Claudia Gamon kommt aus Vorarlberg, studierte an der WU Wien und wirkte bereits fünf Jahre für die NEOS im Nationalrat. Im Mai 2019 fuhr sie für die NEOS bei den Europawahlen mit 8,5 Prozent einen schönen Wahlerfolg ein und agiert seither als Mitglied des Europäischen Parlaments.
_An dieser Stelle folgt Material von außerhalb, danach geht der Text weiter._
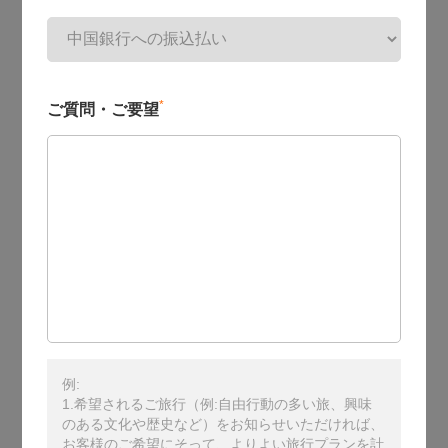
*
ご質問・ご要望
例:
1.希望されるご旅行（例:自由行動の多い旅、興味
のある文化や歴史など）をお知らせいただければ、
お客様のご希望にそって、よりよい旅行プランを計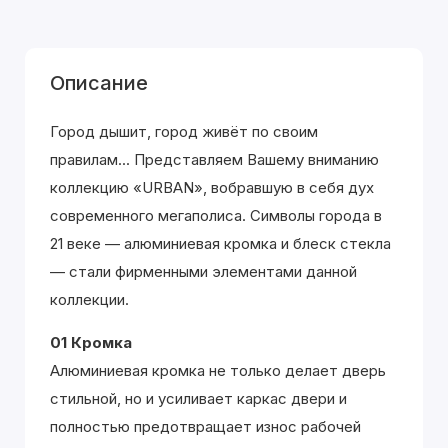
Описание
Город дышит, город живёт по своим
правилам... Представляем Вашему вниманию
коллекцию «URBAN», вобравшую в себя дух
современного мегаполиса. Символы города в
21 веке — алюминиевая кромка и блеск стекла
— стали фирменными элементами данной
коллекции.
01 Кромка
Алюминиевая кромка не только делает дверь
стильной, но и усиливает каркас двери и
полностью предотвращает износ рабочей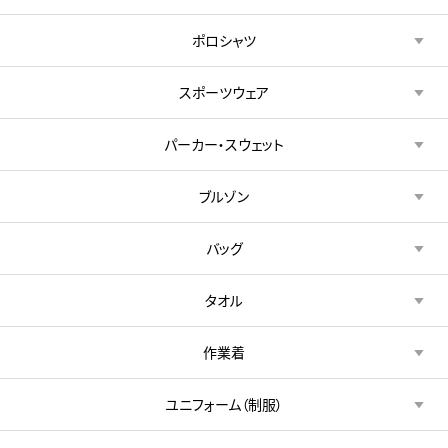
ポロシャツ
スポーツウェア
パーカー・スウェット
ブルゾン
バッグ
タオル
作業着
ユニフォーム（制服）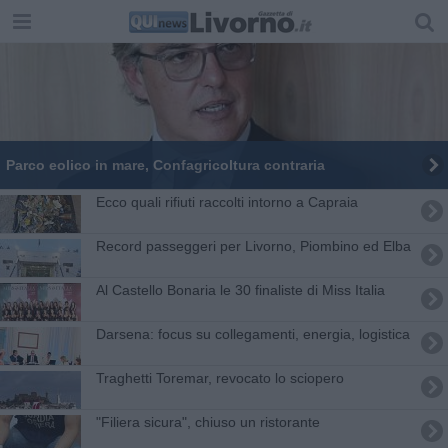
Parco eolico in mare, Confagricoltura contraria
Ecco quali rifiuti raccolti intorno a Capraia
Record passeggeri per Livorno, Piombino ed Elba
Al Castello Bonaria le 30 finaliste di Miss Italia
Darsena: focus su collegamenti, energia, logistica
Traghetti Toremar, revocato lo sciopero
"Filiera sicura", chiuso un ristorante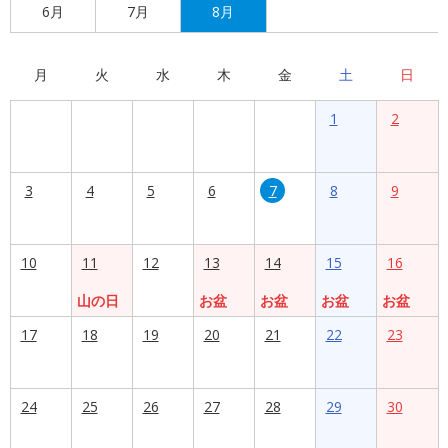
6月
7月
8月
月
火
水
木
金
土
日
1
2
3
4
5
6
7
8
9
10
11
12
13
14
15
16
山の日
お盆
お盆
お盆
お盆
17
18
19
20
21
22
23
24
25
26
27
28
29
30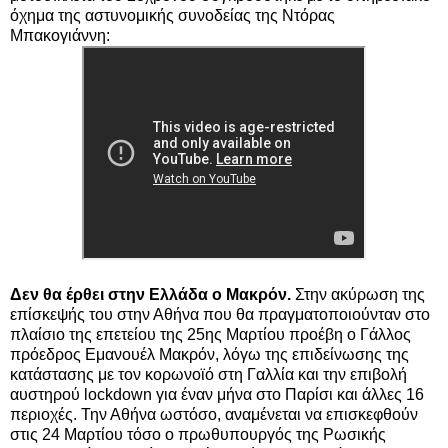
όχημα της αστυνομικής συνοδείας της Ντόρας
Μπακογιάννη:
Δεν θα έρθει στην Ελλάδα ο Μακρόν.
Στην ακύρωση της
επίσκεψής του στην Αθήνα που θα πραγματοποιούνταν στο
πλαίσιο της επετείου της 25ης Μαρτίου προέβη ο Γάλλος
πρόεδρος Εμανουέλ Μακρόν, λόγω της επιδείνωσης της
κατάστασης με τον κορωνοϊό στη Γαλλία και την επιβολή
αυστηρού lockdown για έναν μήνα στο Παρίσι και άλλες 16
περιοχές. Την Αθήνα ωστόσο, αναμένεται να επισκεφθούν
στις 24 Μαρτίου τόσο ο πρωθυπουργός της Ρωσικής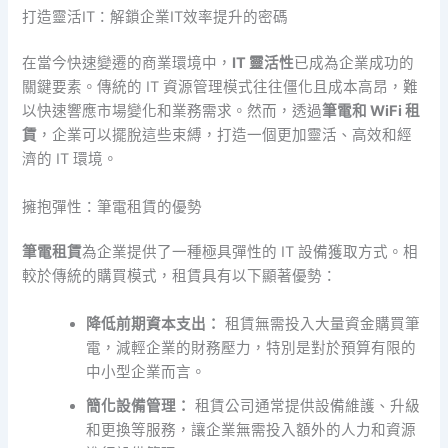
打造靈活IT：解鎖企業IT效率提升的密碼
在當今快速變遷的商業環境中，
IT 靈活性
已成為企業成功的
關鍵要素。傳統的 IT 資源管理模式往往僵化且成本高昂，難
以快速響應市場變化和業務需求。然而，透過
筆電和 WiFi 租
賃
，企業可以擺脫這些束縛，打造一個更加靈活、高效和經
濟的 IT 環境。
擁抱彈性：筆電租賃的優勢
筆電租賃
為企業提供了一種極具彈性的 IT 設備獲取方式。相
較於傳統的購買模式，租賃具有以下顯著優勢：
降低前期資本支出：
租賃無需投入大量資金購買筆
電，減輕企業的財務壓力，特別是對於預算有限的
中小型企業而言。
簡化設備管理：
租賃公司通常提供設備維護、升級
和更換等服務，讓企業無需投入額外的人力和資源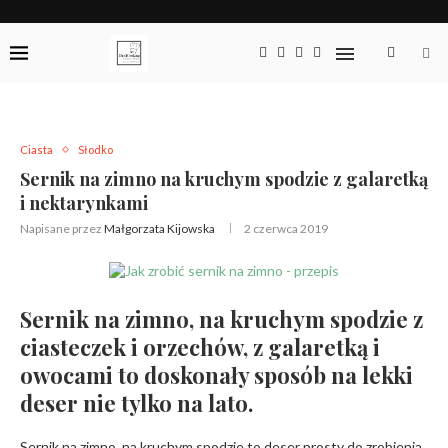
Ciasta
Słodko
Sernik na zimno na kruchym spodzie z galaretką
i nektarynkami
Napisane przez
Małgorzata Kijowska
2 czerwca 2019
Sernik na zimno, na kruchym spodzie z
ciasteczek i orzechów, z galaretką i
owocami to doskonały sposób na lekki
deser nie tylko na lato.
Sernik na zimno, na kruchym spodzie to deser prosty do zrobienia.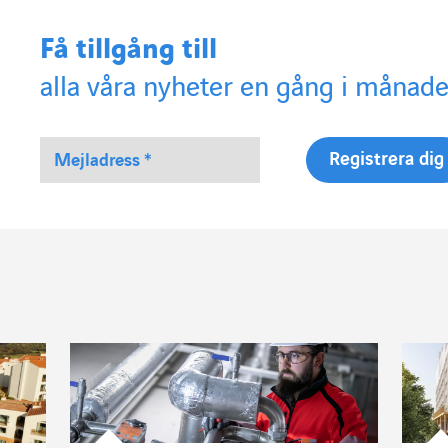
Få tillgång till
alla våra nyheter en gång i månade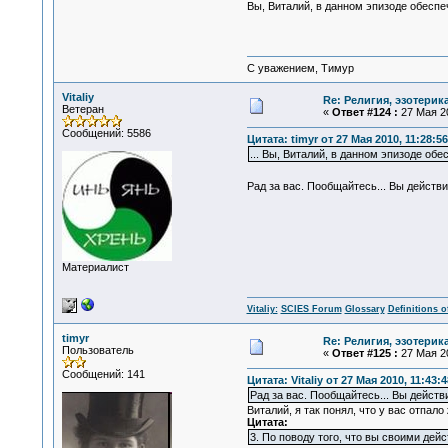
Вы, Виталий, в данном эпизоде обеспе
С уважением, Тимур
Vitaliy
Re: Религия, эзотерика
Ветеран
«
Ответ #124 :
27 Мая 20
Сообщений: 5586
Цитата: timyr от 27 Мая 2010, 11:28:56
... Вы, Виталий, в данном эпизоде об
Рад за вас. Пообщайтесь... Вы действ
Материалист
Vitaliy:
SCIES Forum
Glossary
Definitions o
timyr
Re: Религия, эзотерика
Пользователь
«
Ответ #125 :
27 Мая 20
Сообщений: 141
Цитата: Vitaliy от 27 Мая 2010, 11:43:4
Рад за вас. Пообщайтесь... Вы действ
Виталий, я так понял, что у вас отпал
Цитата:
3. По поводу того, что вы своими дей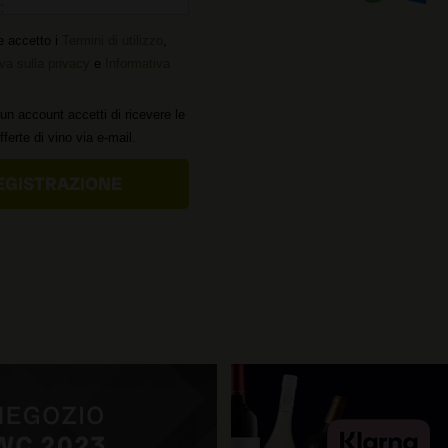
:
e accetto i
Termini di utilizzo
,
va sulla privacy
e
Informativa
un account accetti di ricevere le
offerte di vino via e-mail.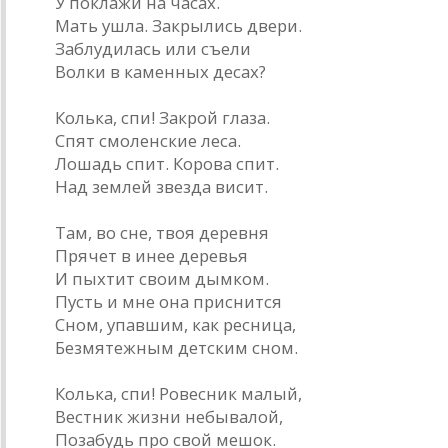
У поклажи на часах.
Мать ушла. Закрылись двери.
Заблудилась или съели
Волки в каменных десах?
Колька, спи! Закрой глаза.
Спят смоленские леса.
Лошадь спит. Корова спит.
Над землей звезда висит.
Там, во сне, твоя деревня
Прячет в инее деревья
И пыхтит своим дымком.
Пусть и мне она приснится
Сном, упавшим, как ресница,
Безмятежным детским сном.
Колька, спи! Ровесник малый,
Вестник жизни небывалой,
Позабудь про свой мешок.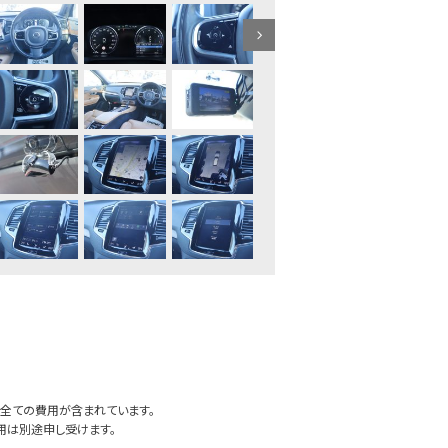
全ての費用が含まれています。
用は別途申し受けます。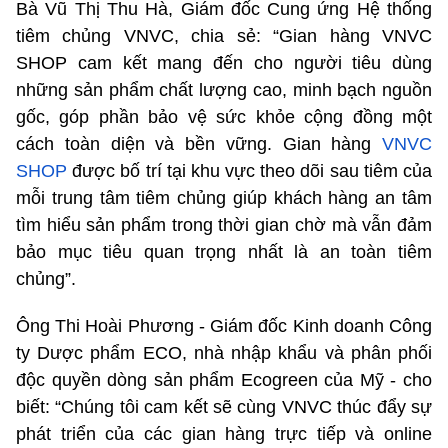
Bà Vũ Thị Thu Hà, Giám đốc Cung ứng Hệ thống
tiêm chủng VNVC, chia sẻ: “Gian hàng VNVC
SHOP cam kết mang đến cho người tiêu dùng
những sản phẩm chất lượng cao, minh bạch nguồn
gốc, góp phần bảo vệ sức khỏe cộng đồng một
cách toàn diện và bền vững. Gian hàng
VNVC
SHOP
được bố trí tại khu vực theo dõi sau tiêm của
mỗi trung tâm tiêm chủng giúp khách hàng an tâm
tìm hiểu sản phẩm trong thời gian chờ mà vẫn đảm
bảo mục tiêu quan trọng nhất là an toàn tiêm
chủng”.
Ông Thi Hoài Phương - Giám đốc Kinh doanh Công
ty Dược phẩm ECO, nhà nhập khẩu và phân phối
độc quyền dòng sản phẩm Ecogreen của Mỹ - cho
biết: “Chúng tôi cam kết sẽ cùng VNVC thúc đẩy sự
phát triển của các gian hàng trực tiếp và online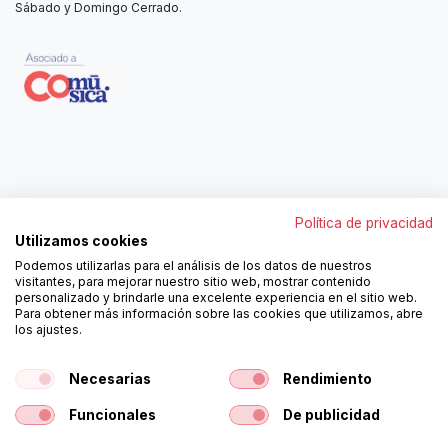
Sábado y Domingo Cerrado.
Contáctanos
Política de privacidad
962250313
Utilizamos cookies
606467807
Podemos utilizarlas para el análisis de los datos de nuestros
ortola@ortola-sa.es
visitantes, para mejorar nuestro sitio web, mostrar contenido
Av. d'Albaida, s/n
personalizado y brindarle una excelente experiencia en el sitio web.
46840 La Pobla del Duc (Valencia)
Para obtener más información sobre las cookies que utilizamos, abre
los ajustes.
¡Síguenos!
Necesarias
Rendimiento
Funcionales
De publicidad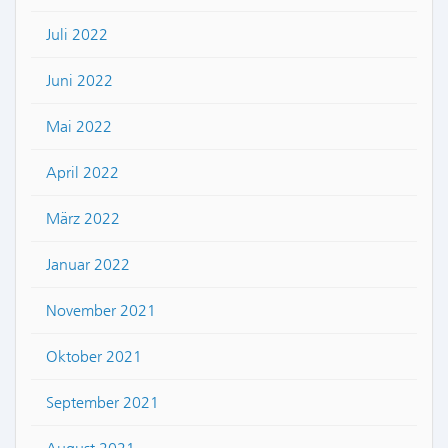
Juli 2022
Juni 2022
Mai 2022
April 2022
März 2022
Januar 2022
November 2021
Oktober 2021
September 2021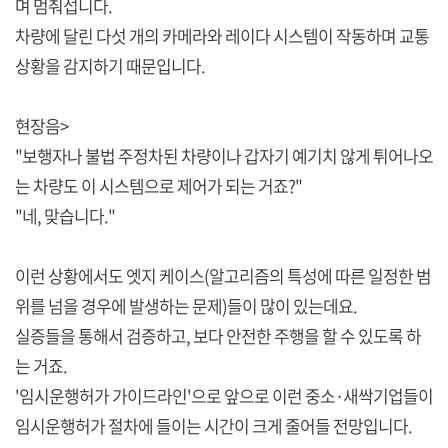
며 멈춰섭니다.
차량에 달린 다섯 개의 카메라와 레이다 시스템이 작동하며 교통
상황을 감지하기 때문입니다.
현장음>
"보행자나 불법 주정차된 차량이나 갑자기 예기치 않게 튀어나오
는 차량도 이 시스템으로 제어가 되는 거죠?"
"네, 맞습니다."
이런 상황에서도 엣지 케이스(알고리즘의 특성에 따른 일정한 범
위를 넘을 경우에 발생하는 문제)들이 많이 있는데요.
실증들을 통해서 검증하고, 보다 안전한 주행을 할 수 있도록 하
는 거죠.
'임시운행허가 가이드라인'으로 앞으로 이런 중소·새싹기업들이
임시운행허가 절차에 들이는 시간이 크게 줄어들 전망입니다.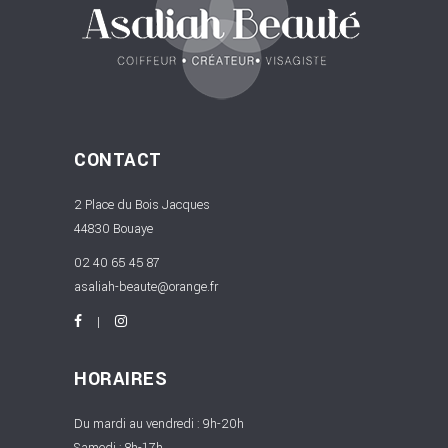
CONTACT
2 Place du Bois Jacques
44830 Bouaye
02 40 65 45 87
asaliah-beaute@orange.fr
HORAIRES
Du mardi au vendredi : 9h-20h
Samedi : 8h-17h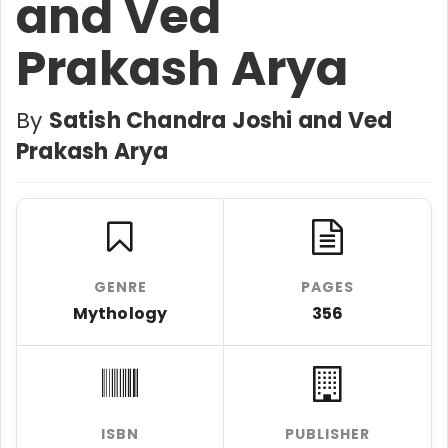
and Ved
Prakash Arya
By
Satish Chandra Joshi and Ved
Prakash Arya
GENRE
PAGES
Mythology
356
ISBN
PUBLISHER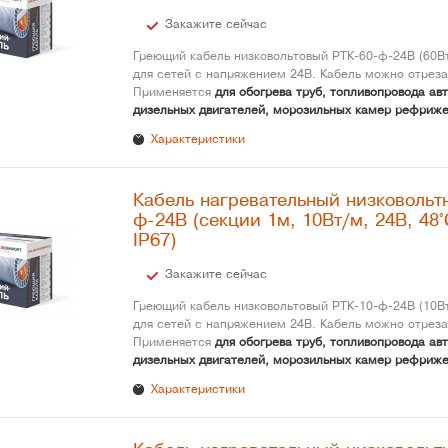
Закажите сейчас
Греющий кабель низковольтовый РТК-60-ф-24В (60Вт
для сетей с напряжением 24В. Кабель можно отреза
Применяется
для обогрева труб, топливопровода ав
дизельных двигателей, морозильных камер рефриже
Характеристики
Кабель нагревательный низковольт
ф-24В (секции 1м, 10Вт/м, 24В, 48°
IP67)
Закажите сейчас
Греющий кабель низковольтовый РТК-10-ф-24В (10Вт
для сетей с напряжением 24В. Кабель можно отреза
Применяется
для обогрева труб, топливопровода ав
дизельных двигателей, морозильных камер рефриже
Характеристики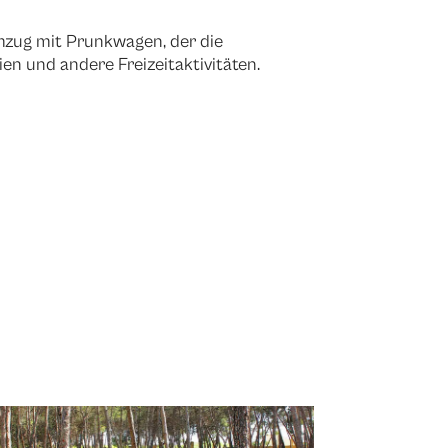
mzug mit Prunkwagen, der die
ien und andere Freizeitaktivitäten.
Interview mit NEOS Europa Abgeordneter Claudia Gamon MSc

EU: Claudia Gamon nimmt Stellung

  • Binnenmarkt und freier Warenverkehr haben sehr geholfen
  • An Grenzen sollen LKWs in 15 Minuten durchkommen
  • Green Deal für Wirtschaft

REGAL: Sie sprachen davon, dass wir nach der Krise in einer europäischen Normalität leben sollten. Was verstehen Sie darunter?
Claudia Gamon: Ich verstehe unter einer europäischen Normalität eine enge Zusammenarbeit der europäischen Mitgliedstaaten, gemeinsame abgestimmte Herangehensweisen an Herausforderungen, die nach der Corona-Krise auf uns warten, und keine Alleingänge der Mitgliedstaaten mehr. Der Ausbruch der Pandemie hat in Europa durch einzelstaatliche Abschottungen zu einem Chaos geführt, und der EU ihre Chance genommen, schnell und koordiniert zu reagieren. Eine der zentralen Aufgaben der Europäischen Union ist auch die Aufrechterhaltung des Binnenmarktes mit der Freiheit des Warenverkehrs und des Personenverkehrs. Diese Freiheiten wurden durch die Pandemie faktisch ausgehebelt. Durch die Grenzschließungen und den restriktiven Einreisebeschränkungen der Mitgliedstaaten ist der Personenverkehr vollkommen zum Erliegen gekommen, und Fracht­fahrzeuge mit dringend benötigten Waren wurden an den Grenzen zurückgehalten. Dem freien Warenverkehr bekommt in der Krise besondere Relevanz zu, damit die Versorgung mit dringend benötigten Gütern auch während einer weltweiten Gesundheitskrise aufrecht bleibt.

Daher die Grenzen öffnen?
Wichtig ist eine möglichst zügige Öffnung der Binnengrenzen, wenn es die Ausbreitungslage in den Mitgliedstaaten erlaubt. Die Gesundheit der Europäer hat natürlich höchste Priorität. Wir dürfen auch nicht vergessen, dass der Tourismus für Europa eine der Haupteinnahmequellen darstellt. Nur wenn wir alle zusammenarbeiten, können wir rasch unsere Freiheiten wiedererlangen.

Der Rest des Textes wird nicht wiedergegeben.